* Aim
Turn every line of all the entries below into a numbered list, skipping any blank lines. Leave the pictures out of the list.

* Dataset
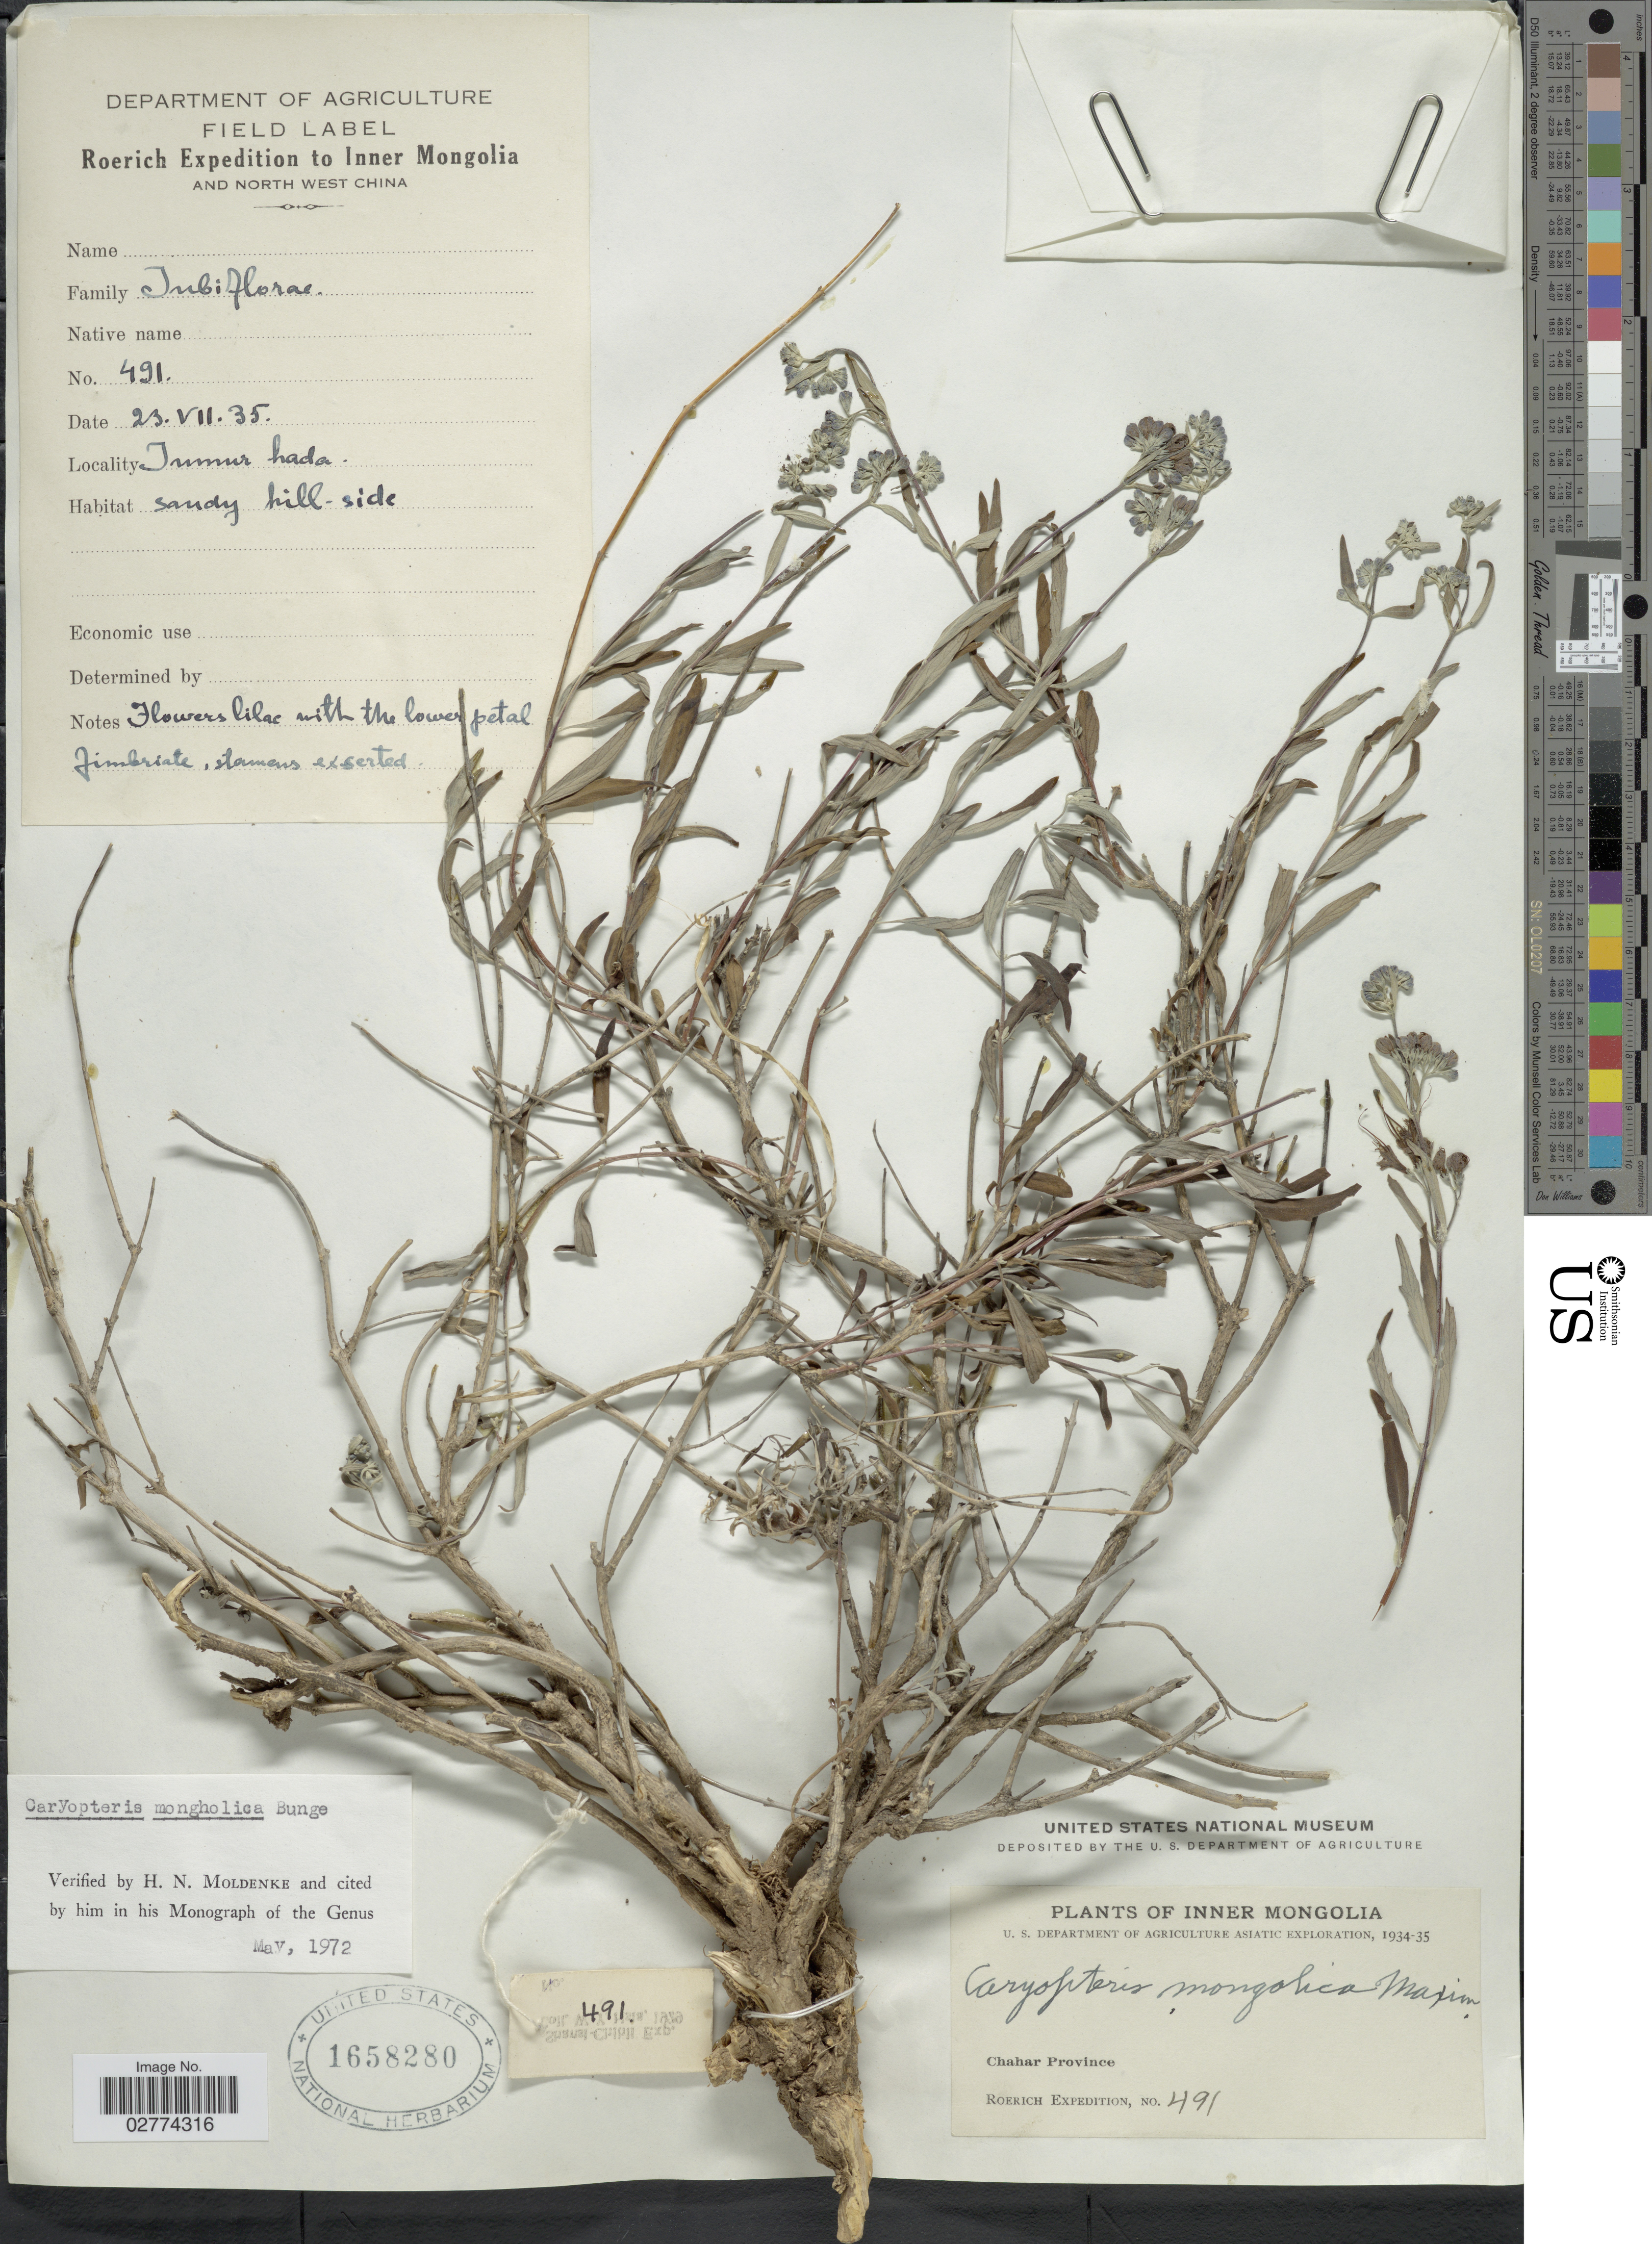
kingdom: Plantae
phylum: Tracheophyta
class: Magnoliopsida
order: Lamiales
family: Lamiaceae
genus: Caryopteris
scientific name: Caryopteris mongholica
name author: Bunge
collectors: Roerich Expedition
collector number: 491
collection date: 1935-07-23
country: China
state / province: Nei Monggol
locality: Inner Mongolia and North West China. Tumur hada. Chahar Province.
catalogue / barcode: US 1658280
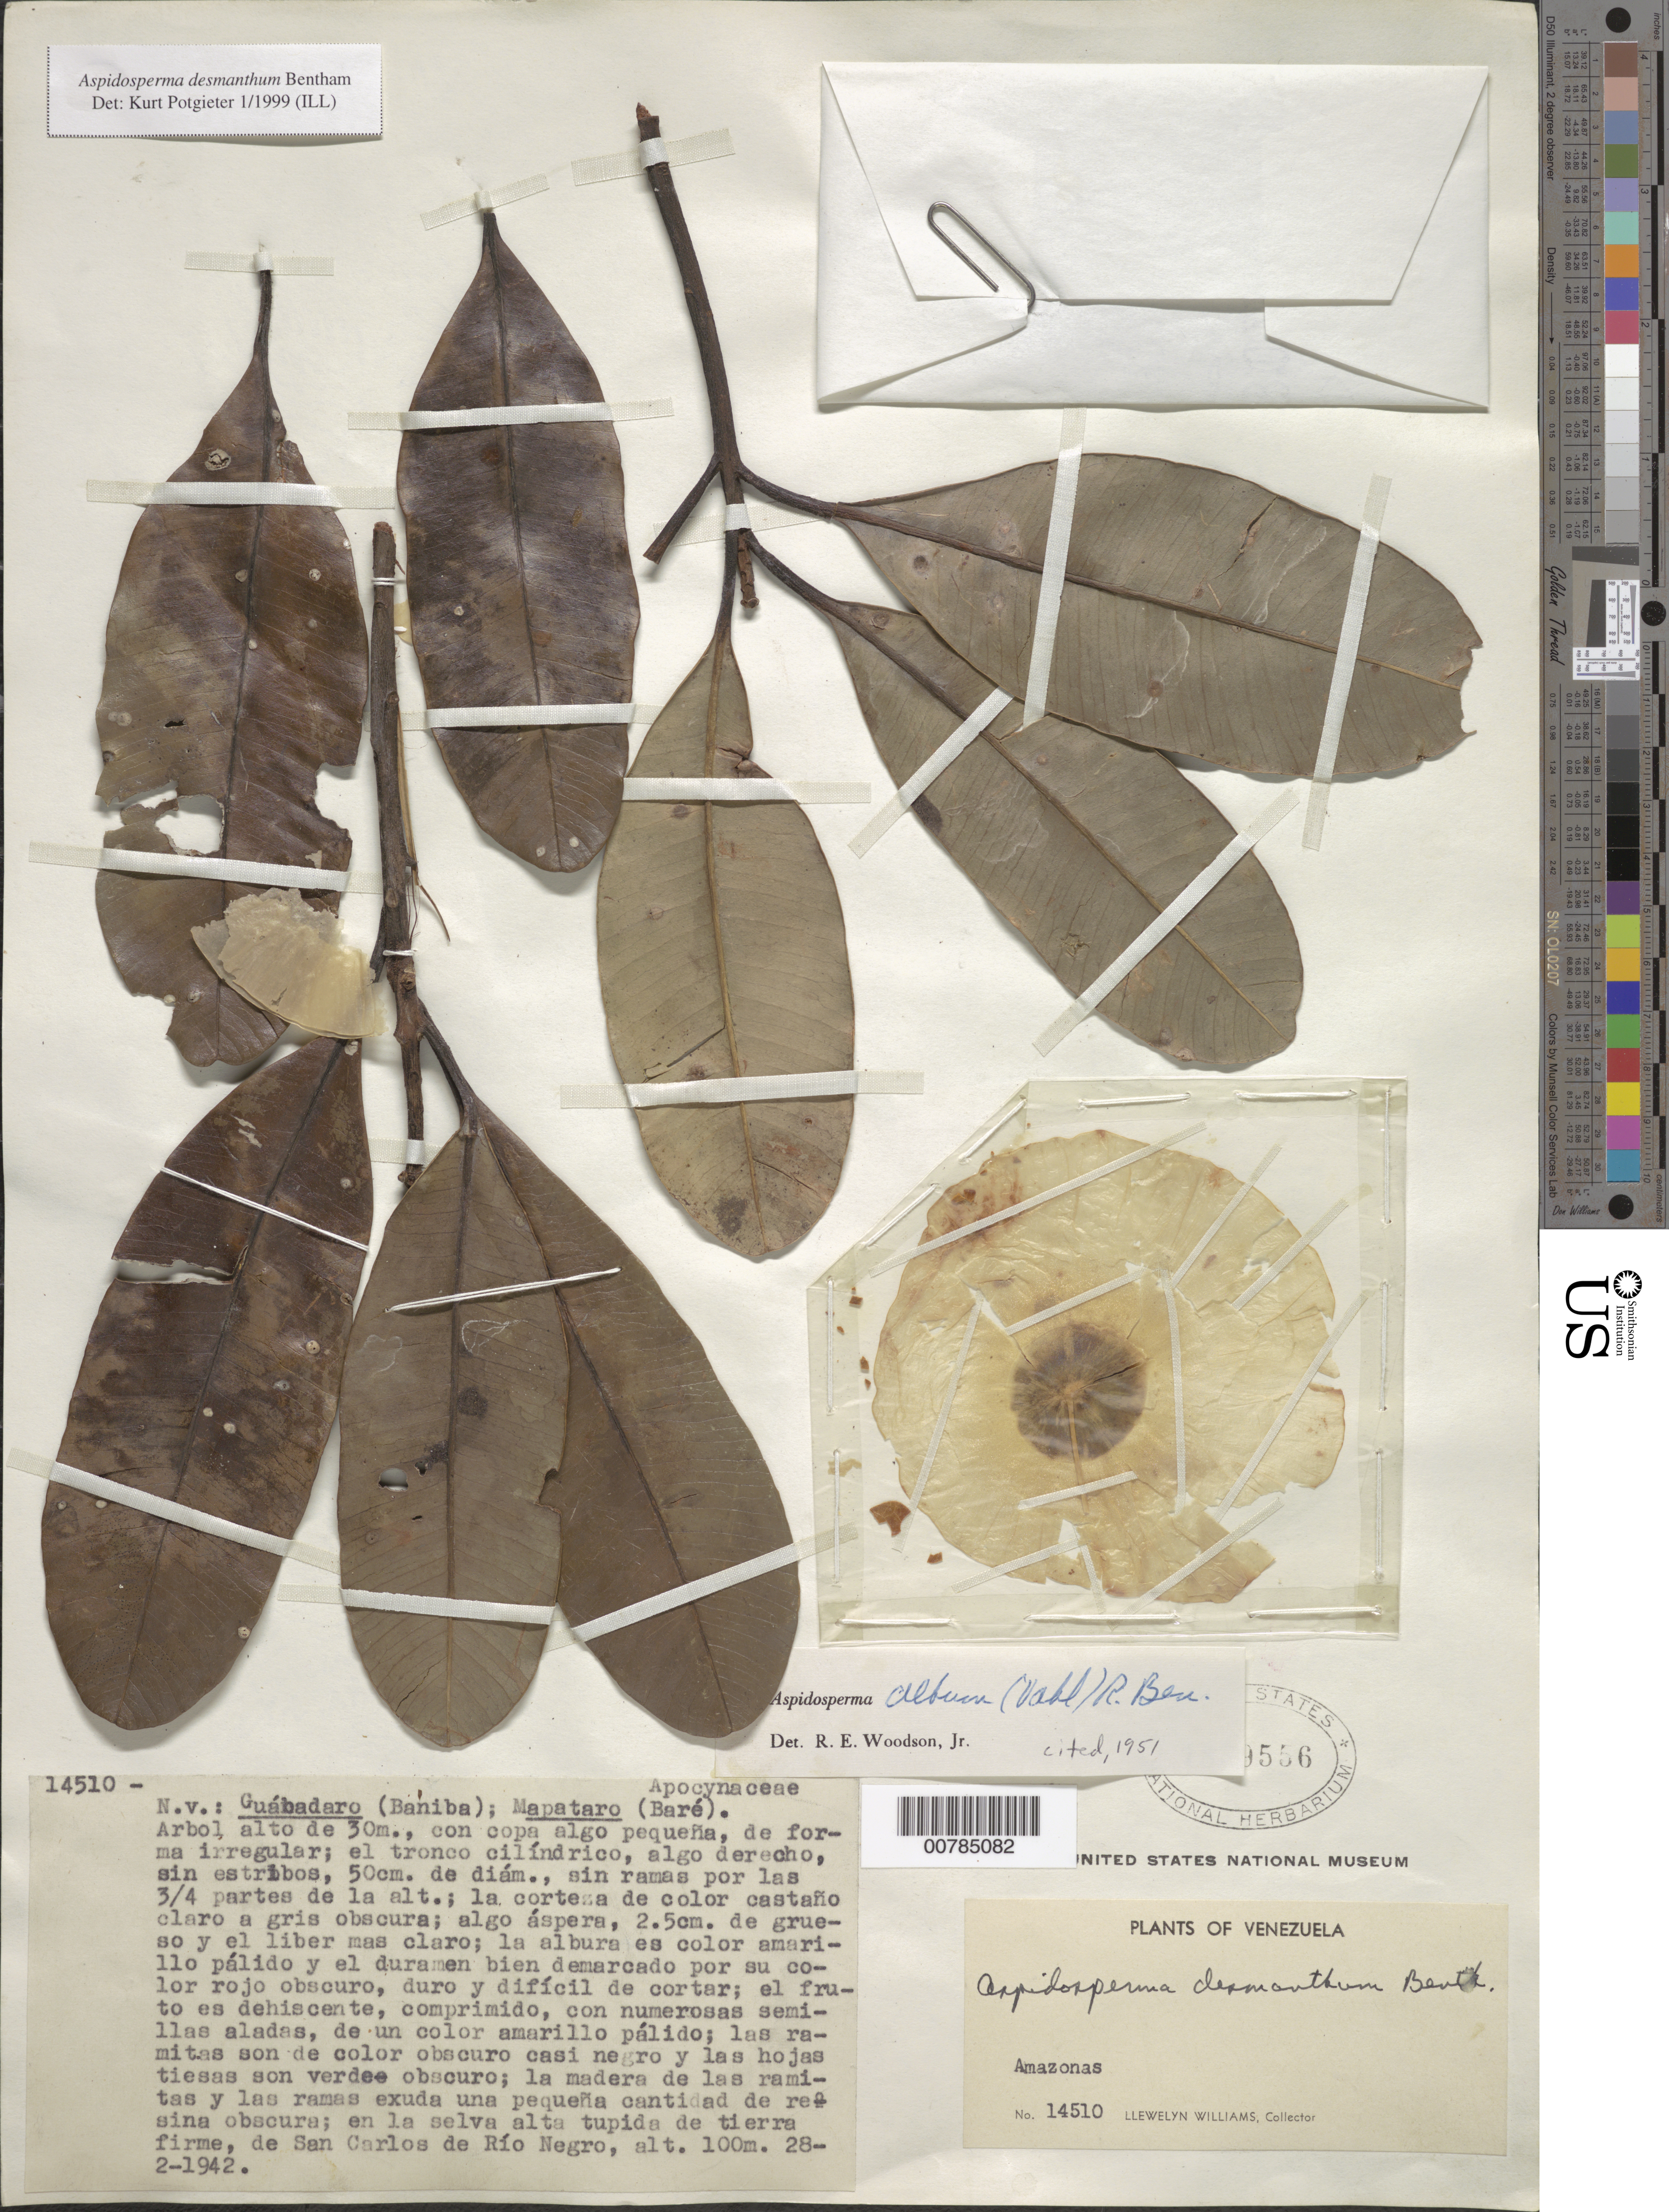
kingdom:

* Full answer
1. kingdom: Plantae
2. phylum: Tracheophyta
3. class: Magnoliopsida
4. order: Lamiales
5. family: Lamiaceae
6. genus: Caryopteris
7. scientific name: Caryopteris mongholica
8. name author: Bunge
9. collectors: Roerich Expedition
10. collector number: 491
11. collection date: 1935-07-23
12. country: China
13. state / province: Nei Monggol
14. locality: Inner Mongolia and North West China. Tumur hada. Chahar Province.
15. catalogue / barcode: US 1658280
16. kingdom:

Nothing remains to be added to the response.